Рассказ автобиографичен. В нем отражены впечатления и переживания автора, прежде всего относящиеся к его первому приезду в Петербург, но, по заключению исследователей его творчества, и некоторые факты и наблюдения, сделанные автором в более поздние посещения им и Невского проспекта, и петербургских гостиниц. Сам автор время написания рассказа предположительно относит к 1904 году, а то, что рассказ не сразу попал к читателям, объясняет так: "Какой интерес и какой смысл имело для буржуазных редакторов самих себя высечь моим рассказом о том, как преступно равнодушен был режим к дореволюционному писателю, как держали его в вечном страхе за завтрашний день.

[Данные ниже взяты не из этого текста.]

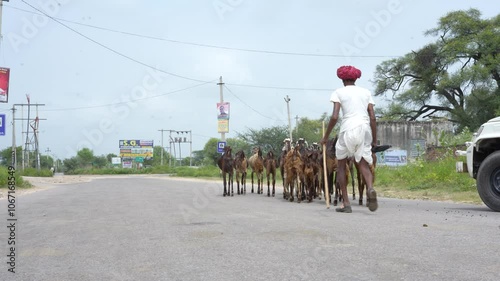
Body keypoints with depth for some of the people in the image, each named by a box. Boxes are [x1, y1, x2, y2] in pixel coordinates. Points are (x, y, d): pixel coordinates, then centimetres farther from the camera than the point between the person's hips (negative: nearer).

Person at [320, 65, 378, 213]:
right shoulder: (366, 92, 16)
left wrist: (325, 136, 4)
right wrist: (374, 140, 16)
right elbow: (373, 118, 10)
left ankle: (346, 203, 10)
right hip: (365, 129, 3)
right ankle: (370, 188, -25)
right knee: (364, 165, 8)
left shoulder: (339, 92, 6)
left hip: (348, 129, -3)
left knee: (341, 166, 12)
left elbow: (334, 117, -5)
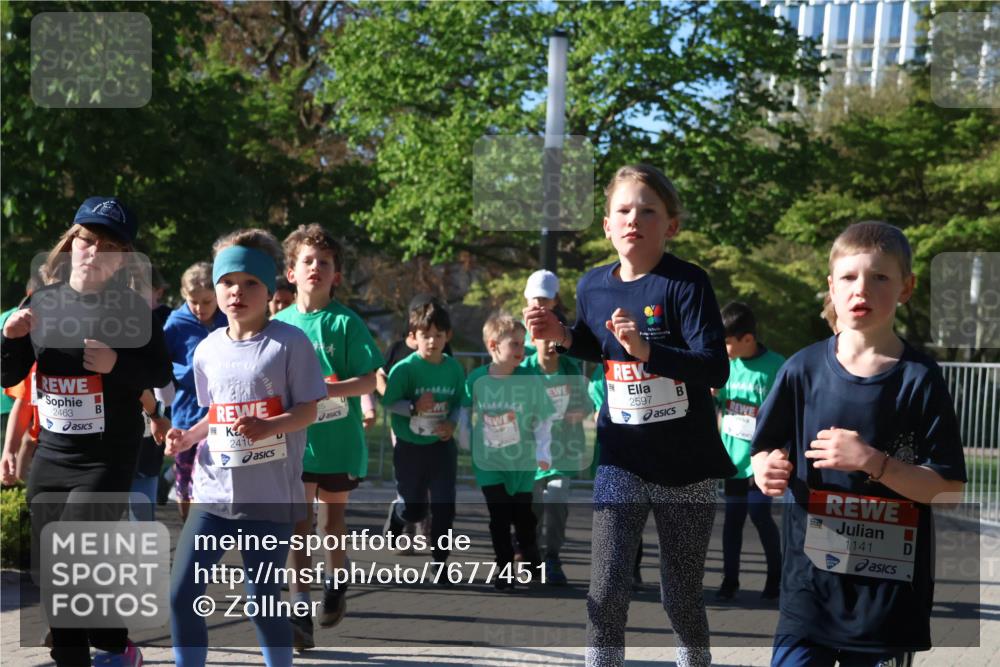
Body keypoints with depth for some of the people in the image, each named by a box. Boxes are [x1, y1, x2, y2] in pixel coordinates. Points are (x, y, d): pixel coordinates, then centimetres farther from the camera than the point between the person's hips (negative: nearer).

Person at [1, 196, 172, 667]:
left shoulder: (132, 309, -9)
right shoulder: (44, 302, 2)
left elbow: (161, 374, -3)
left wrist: (117, 363, -21)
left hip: (108, 458, -6)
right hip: (50, 455, 6)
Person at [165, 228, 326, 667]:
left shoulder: (290, 342, -7)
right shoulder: (208, 349, 8)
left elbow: (307, 410, -7)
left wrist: (267, 426, -24)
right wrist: (188, 437, 0)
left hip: (271, 496, -4)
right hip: (214, 493, 5)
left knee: (263, 600, 3)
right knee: (181, 594, -2)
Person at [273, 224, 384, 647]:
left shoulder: (346, 322, -5)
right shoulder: (279, 323, 4)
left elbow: (372, 380, -9)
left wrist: (331, 388, -22)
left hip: (339, 440, -1)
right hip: (295, 437, 1)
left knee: (333, 516, 16)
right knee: (299, 519, -9)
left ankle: (335, 585, 38)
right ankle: (300, 606, -11)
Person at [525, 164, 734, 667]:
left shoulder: (687, 283, -15)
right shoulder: (592, 286, 1)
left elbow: (715, 369, -22)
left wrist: (646, 348, -33)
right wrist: (562, 337, 1)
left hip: (687, 463, -3)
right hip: (621, 460, 3)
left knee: (681, 594, 10)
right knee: (607, 590, 1)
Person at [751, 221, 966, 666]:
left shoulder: (920, 379, -6)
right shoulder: (803, 369, 1)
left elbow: (949, 489, -8)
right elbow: (765, 451, 11)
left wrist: (871, 462, -20)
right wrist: (766, 470, -12)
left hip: (890, 590, -1)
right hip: (811, 576, 1)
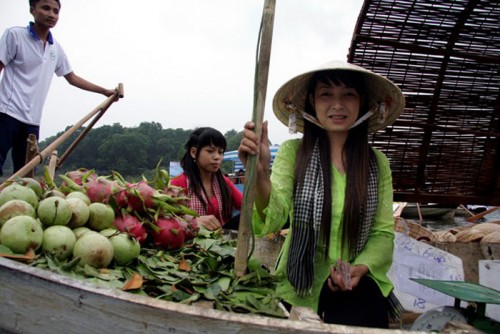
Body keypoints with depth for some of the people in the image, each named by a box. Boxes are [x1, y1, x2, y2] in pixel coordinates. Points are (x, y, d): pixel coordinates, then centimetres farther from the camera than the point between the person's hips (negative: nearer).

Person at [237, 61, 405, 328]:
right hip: (300, 285, -1)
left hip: (358, 284, 1)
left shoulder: (377, 162, 2)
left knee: (360, 319, -22)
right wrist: (260, 174, -35)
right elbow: (273, 220, -16)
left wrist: (361, 268, -14)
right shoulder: (292, 152, -4)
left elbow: (383, 232, 5)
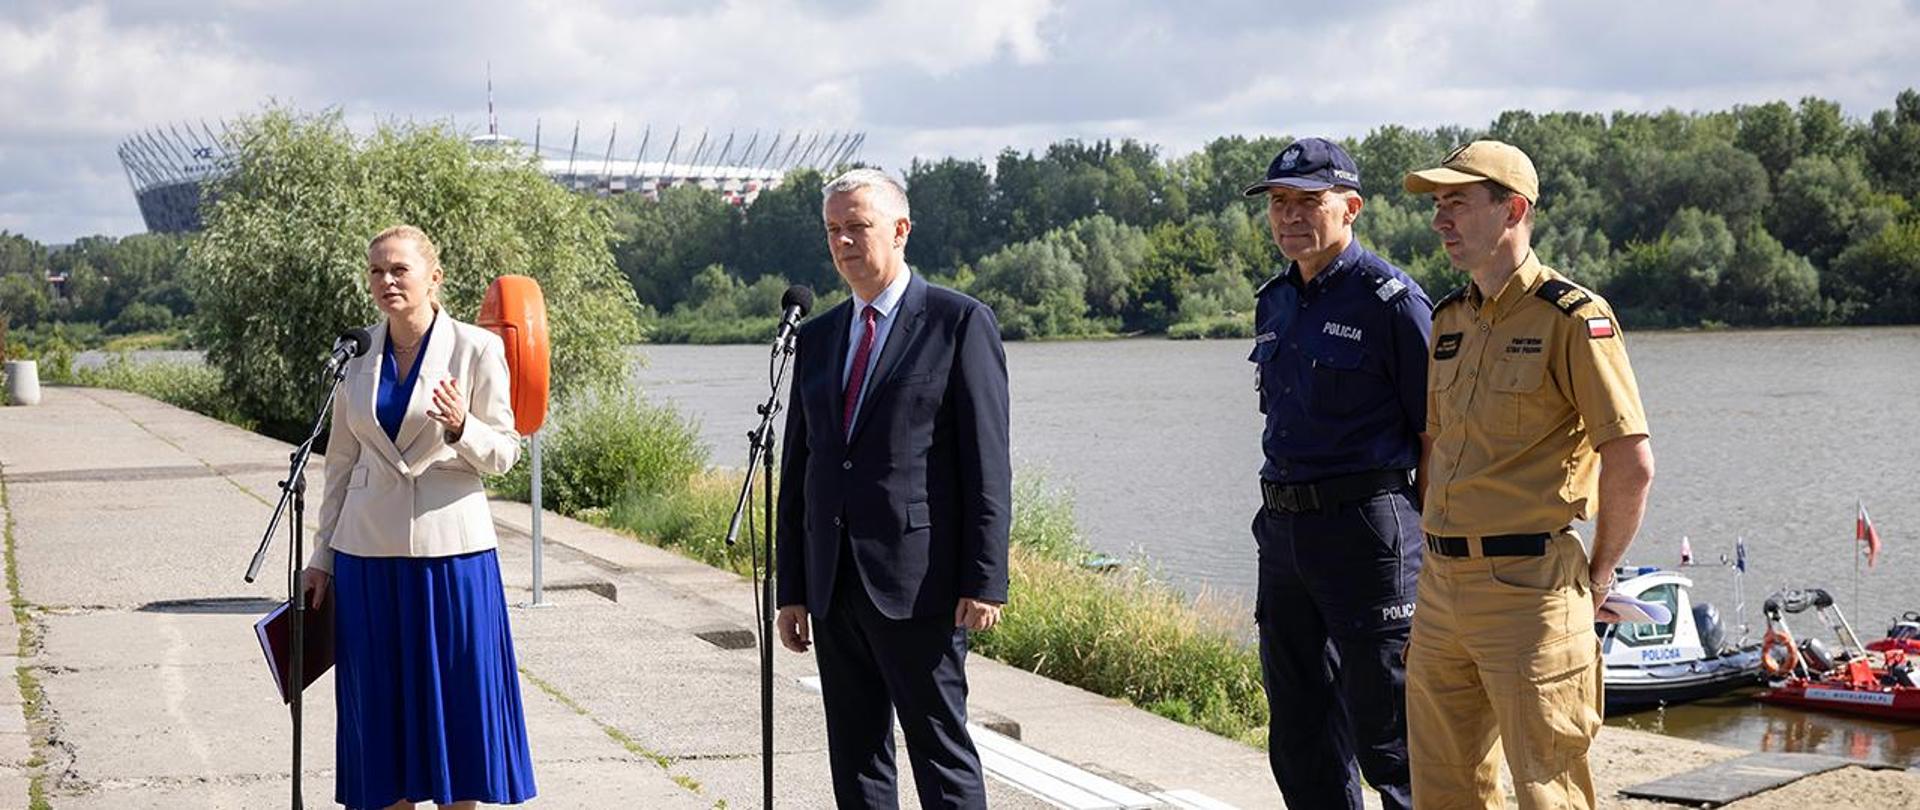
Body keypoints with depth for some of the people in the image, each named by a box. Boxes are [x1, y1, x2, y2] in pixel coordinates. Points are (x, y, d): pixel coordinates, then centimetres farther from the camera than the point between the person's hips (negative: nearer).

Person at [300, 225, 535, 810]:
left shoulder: (476, 350, -4)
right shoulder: (357, 358, 7)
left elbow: (503, 454, -2)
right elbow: (341, 464, 13)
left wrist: (460, 428, -22)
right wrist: (321, 557, 12)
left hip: (451, 549, -3)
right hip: (368, 553, 3)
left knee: (454, 695, 1)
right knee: (381, 702, 6)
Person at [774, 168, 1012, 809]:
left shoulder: (960, 323, -2)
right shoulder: (817, 338, 16)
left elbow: (987, 463, -7)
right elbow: (797, 470, 16)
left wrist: (984, 580, -13)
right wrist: (792, 589, 12)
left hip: (918, 584, -6)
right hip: (834, 585, 6)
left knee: (942, 754, -3)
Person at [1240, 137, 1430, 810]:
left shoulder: (1390, 300, -10)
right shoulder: (1273, 304, 14)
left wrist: (1434, 535, -7)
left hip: (1365, 528, -8)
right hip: (1282, 530, 8)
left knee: (1389, 739, -4)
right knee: (1300, 739, 13)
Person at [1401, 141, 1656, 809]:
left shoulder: (1572, 319, -12)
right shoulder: (1449, 321, 13)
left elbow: (1632, 462, -14)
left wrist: (1598, 576, -6)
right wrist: (1442, 548, 15)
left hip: (1530, 590, -8)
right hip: (1441, 591, 8)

Никто не хотел печатать. Рассказ долго лежал у меня в архиве".
4
Я вас приглашаю (иск. франц. Je vous engage).
5
Высший свет (иск. франц. beau monde).
6
Впервые - газ. "Речь", 1913, 17 сентября - "Дьявол", "Наваждение", "Украинцы" (под заглавием "Про белого бычка"): 22 сентября - "Золотая полоска"; 1 октября - "Раб"; "Ночлег" - Собр. соч., т. V, "Книгоиздательство писателей в Москве", 1913.
В основу произведения легли впечатления писателя от путешествия по Кавказу на мотоцикле. 24 июля А. С. Серафимович выехал из Новороссийска в сторону Геленджика и, сделав по побережью Черного моря более тысячи километров (Геленджик, Туапсе, Сочи, Гагра, Гудауты, Красная Поляна, Абхазия), 18 августа вернулся в Новороссийск.
7
Первая публикация не установлена. Вошло в Собр. соч., т. V, "Книгоиздательство писателей в Москве", 1913.
8
Впервые, под заглавием "В мышином царстве" - журн. "Русское богатство", 1913, кн. 4, апрель.
"Типы - сборные. Кое-что написано по рассказам, кое-что сам наблюдал, - говорил писатель об этом произведении. - До Октября в городах жило много людей с неопределенной профессией, вроде моего "фабриканта мышей". Большею частью - это были бедняки, боровшиеся всю жизнь с нуждой. Жили они в подвалах, в темных и сырых углах. У них был узкий мещанский кругозор: перед богатыми и сильными они готовы были ползать на коленях. Жили они в тусклом, как их подвал, мире мелких дрязг и сплетен, полные суеверий, измученные заботами о хлебе насущном. Это была мышиная возня, подлинное мышиное царство… После революции такие элементы постепенно исчезли. Лучшие из них, не испорченные окончательно старым режимом, перестроились и взялись за честную и нужную работу. Часть же пришлось принудительно приучить к труду и полезной деятельности" (А. С. Серафимович. Собр. соч., т. VI, М., ГИХЛ, 1948, стр. 432–434).